Pero no así como se quiera, señor mío, no gloria mundana, viento y sólo viento, vanidad de vanidades, vanitas vanitatum… Y al decir esto el corpanchón del clérigo, puesto en pie, vestido con amplísimo levitón, de alpaca negra, y haciendo aspavientos con ambos brazos, para imitar las aspas de un molino, movidas por el viento salomónico de la vanidad, llenaba gran parte de la estancia que era corta y angosta y baja de techo como un camarote.
El señor mío a quien el Arcipreste apostrofaba, no era ninguno de los circunstantes, sino los librepensadores en general, representados, si se quiere, por Mr. Jourdain, ingeniero belga, socio industrial de la gran empresa extranjera, que explotaba muchas de las minas de carbón de la riquísima cuenca, cuyo centro viene a ser la parroquia de San Andrés.
—Gloria sólida, consolidada, como si dijéramos, gloria al portador, en buena moneda de oro de ley, girada por Aquél que no quiebra ni quebrará, ni mete gato por liebre, ni da a sus elegidos billetes falsos, ni papeles mojados de una Deuda que no hay Cristo que cobre…
Es necesario advertir; primero, que Lobato se estuvo figurando, por unos momentos, al Señor pagando una deuda de gloria en monedas de oro de cinco duros; y sus ademanes imitaban el acto de ir echando en la mesa el dinero que él fingía sacar de un bolsillo del chaleco. Segunda; también hay que notar, para la mayor exactitud psicológica, que el Arcipreste, una vez empeñado en sus tropos, se olvidó del panegírico que venía haciendo, y pasó a pensar en ciertas láminas de la propiedad, en los condenables cupones, que no había Cristo que cobrase como Dios manda, y en la baja del papel, que era enorme por aquellos días.

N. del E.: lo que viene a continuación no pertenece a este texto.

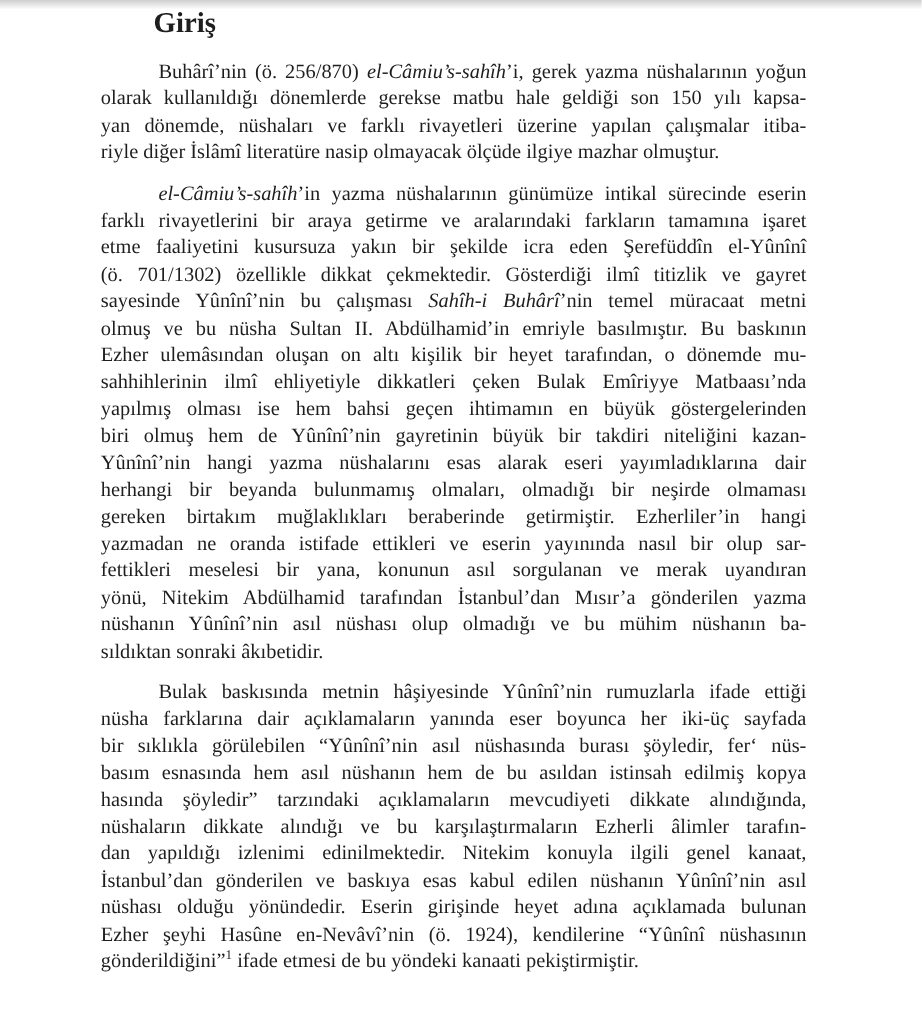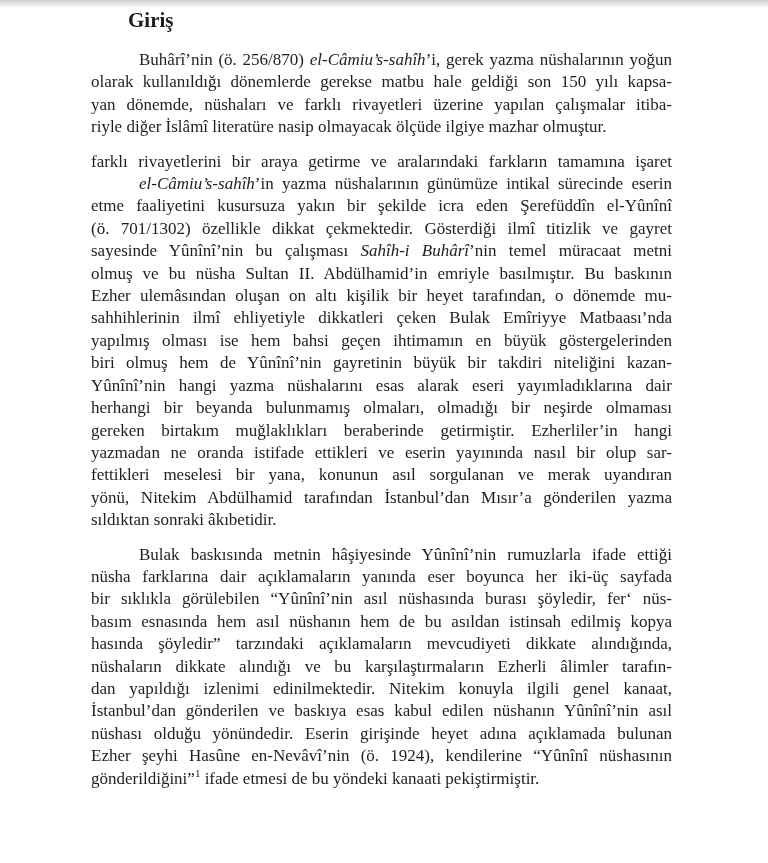"Giriş" .heading { font-size: 21px -> 24px }
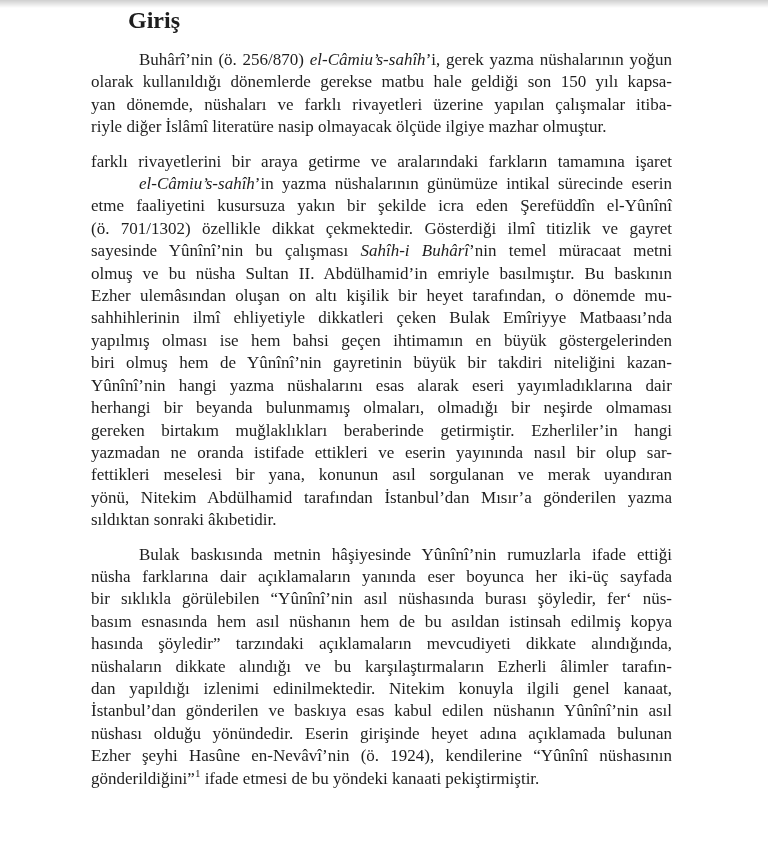"Buhârî’nin (ö. 256/870)" .para { margin: 0 0 12px 7px -> 0 0 12px 0 }
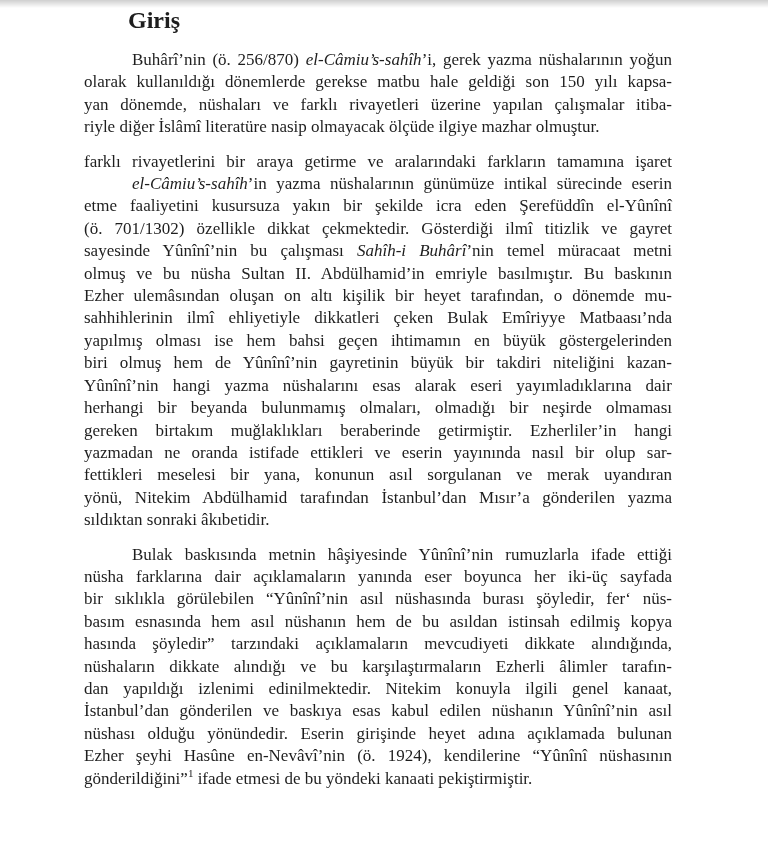"farklı rivayetlerini bir araya getirme" div.line { order: before "el-Câmiu’s-sahîh’in yazma nüshalarının" -> after "el-Câmiu’s-sahîh’in yazma nüshalarının" }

—Ese, Gasparico, añadió volviendo en sí, y dejando por esta vez sus querellas con el estado, en cuanto mal pagador, ese, Gasparico, ha de llegar a ser Obispo, en aquellas remotas playas. (El Arcipreste se figuraba toda la China y la Indochina como una serie de playas cubiertas de menuda arena y erizadas de hombrecillos amarillentos o negruzcos, casi todos bizcos, cubiertos de pluma y armados de flechas, que disparaban de la noche a la mañana contra los mismos frailes.)

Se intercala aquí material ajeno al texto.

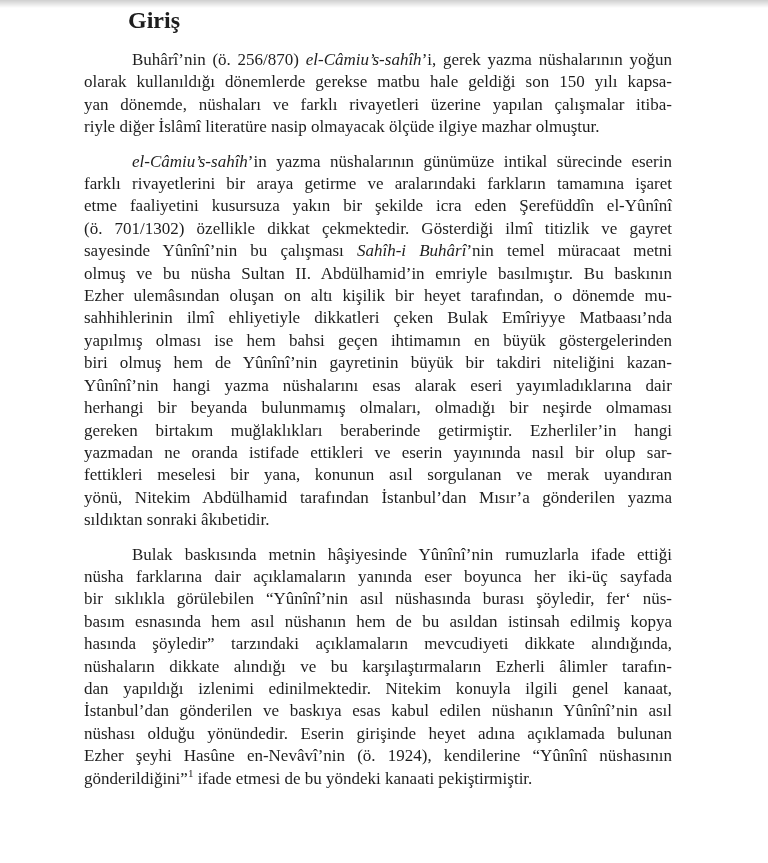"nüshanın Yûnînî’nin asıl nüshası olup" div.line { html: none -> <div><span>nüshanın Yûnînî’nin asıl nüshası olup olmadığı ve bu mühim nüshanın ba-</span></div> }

Parecíale que había exagerado un poco haciendo Obispo de repente a un motilón que no tenía todavía las primeras órdenes, y como él no era amigo de exagerar ni de adelantar a nadie la carrera indebidamente, rectificó diciendo:
—Y si no Obispo, por lo menos de santo lo hemos de tener, si le dan ocasión para meter la mano hasta el codo, en los oficios y martirios, porque para ello es el más pintado.
—Más lo quiero santo que obispo —dijo con voz pausada, ronca, que hablaba con respeto y con entereza, y con una serenidad fúnebre, que imponía veneración y daba frío.
Quien hablaba así era la madre de Gasparico, la cual acababa de despedirse de su hijo para toda la vida, segura de que en cuanto el muchacho tuviera las órdenes necesarias, se lo iban a crucificar los salvajes allí en una región remotísima, de que ella no tenía ni siquiera las imágenes que ilustraban la fantasía del Arcipreste. Jamás había visto estampas ni grabados de esos que acompañan a ciertas historias de los mártires. Era aquella pobre aldeana una mística sin libros. No sabía leer.